When you read the guidelines you will see that we stress the primacy of aerobic gram positive cocci as the major causative organism. This is particularly true in mild and many moderate infections. We do say that as the infection becomes more severe, if there is the presence of necrotic tissue, or of the patient has been exposed to previous courses of antibiotics, then gram negative aerobes and anaerobic organisms become more prevalent. Even if you culture these organisms, the evidence is not clear that you have to treat them. Tony Berendt, Ben Lipsky and I refer to this as the “head of the snake” philosophy. In other words, Staph and Strep make up the “head of the snake” and the other bugs you list below make up the body. If you “cut off the head” i.e. use antibiotic therapy directed at the Staph and Strep, then the “body” dies. Again, this is primarily true of the mild and moderate levels. We are NOT advocating only using gram positive coverage for the more severe infections.

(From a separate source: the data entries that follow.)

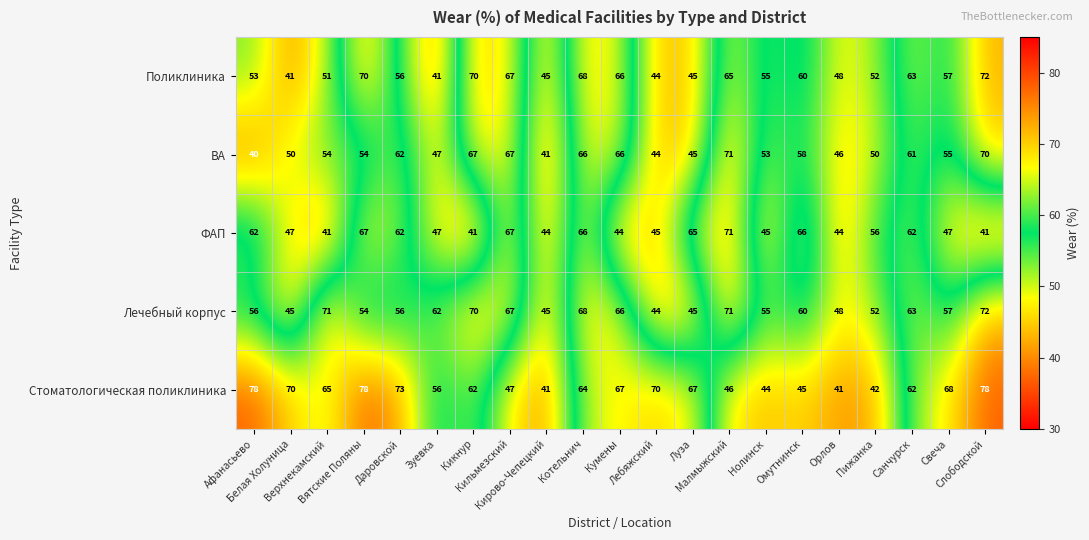

At how many categories does at least one series exceed 74?

3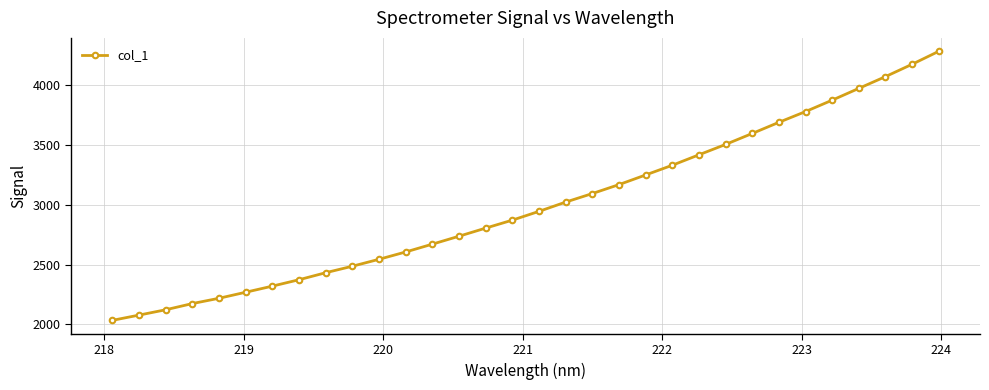

What is the difference between the second highest and second lowest values?

2098.0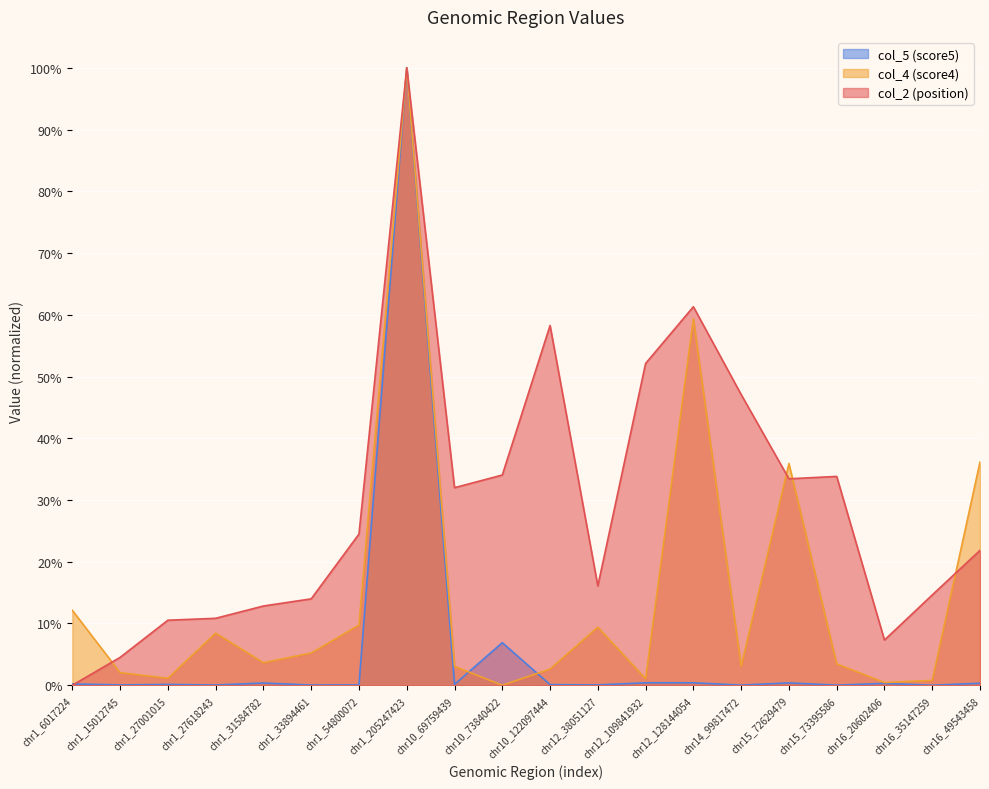

Reading left to right, transcribe all the data shown in this chart.

col_2: chr1_6017224=0.0	chr1_15012745=0.0	chr1_27001015=0.1	chr1_27618243=0.1	chr1_31584782=0.1	chr1_33894461=0.1	chr1_54800072=0.2	chr1_205247423=1.0	chr10_69759439=0.3	chr10_73840422=0.3	chr10_122097444=0.6	chr12_38051127=0.2	chr12_109841932=0.5	chr12_128144054=0.6	chr14_99817472=0.5	chr15_72629479=0.3	chr15_73395586=0.3	chr16_20602406=0.1	chr16_35147259=0.1	chr16_49543458=0.2
col_4: chr1_6017224=0.1	chr1_15012745=0.0	chr1_27001015=0.0	chr1_27618243=0.1	chr1_31584782=0.0	chr1_33894461=0.1	chr1_54800072=0.1	chr1_205247423=1.0	chr10_69759439=0.0	chr10_73840422=0.0	chr10_122097444=0.0	chr12_38051127=0.1	chr12_109841932=0.0	chr12_128144054=0.6	chr14_99817472=0.0	chr15_72629479=0.4	chr15_73395586=0.0	chr16_20602406=0.0	chr16_35147259=0.0	chr16_49543458=0.4
col_5: chr1_6017224=0.0	chr1_15012745=0.0	chr1_27001015=0.0	chr1_27618243=0.0	chr1_31584782=0.0	chr1_33894461=0.0	chr1_54800072=0.0	chr1_205247423=1.0	chr10_69759439=0.0	chr10_73840422=0.1	chr10_122097444=0.0	chr12_38051127=0.0	chr12_109841932=0.0	chr12_128144054=0.0	chr14_99817472=0.0	chr15_72629479=0.0	chr15_73395586=0.0	chr16_20602406=0.0	chr16_35147259=0.0	chr16_49543458=0.0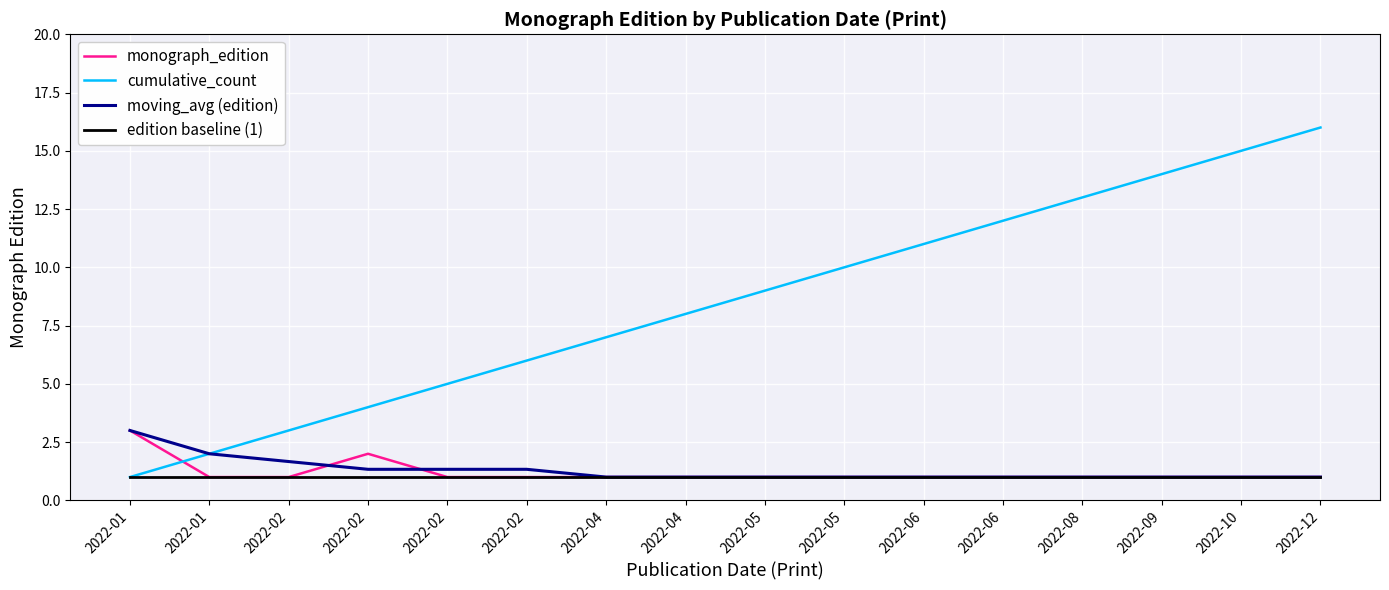

Which category has the lowest value across all series?

2022-01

Even with this concept, and it is just that, a concept, even though it is based in excellent data, I tend to start empirically with broad spectrum coverage (perhaps partly for the legal exposure reason you mention below). In the case with our hospital I even need to use MRSA coverage. Almost all patients are begun on Zosyn + Vanco. Certainly Invanz can be substituted for the Zosyn and Zyvox for the Vanco depending on your local formulary. Please note I do NOT use the Zosyn for Pseudomonal coverage. I am still of the FIRM believe that no evidence supports needing to cover Pseudo empirically in just about any diabetic foot infection. In fact, I don’t remember the last time I even grew that bug from a DFI.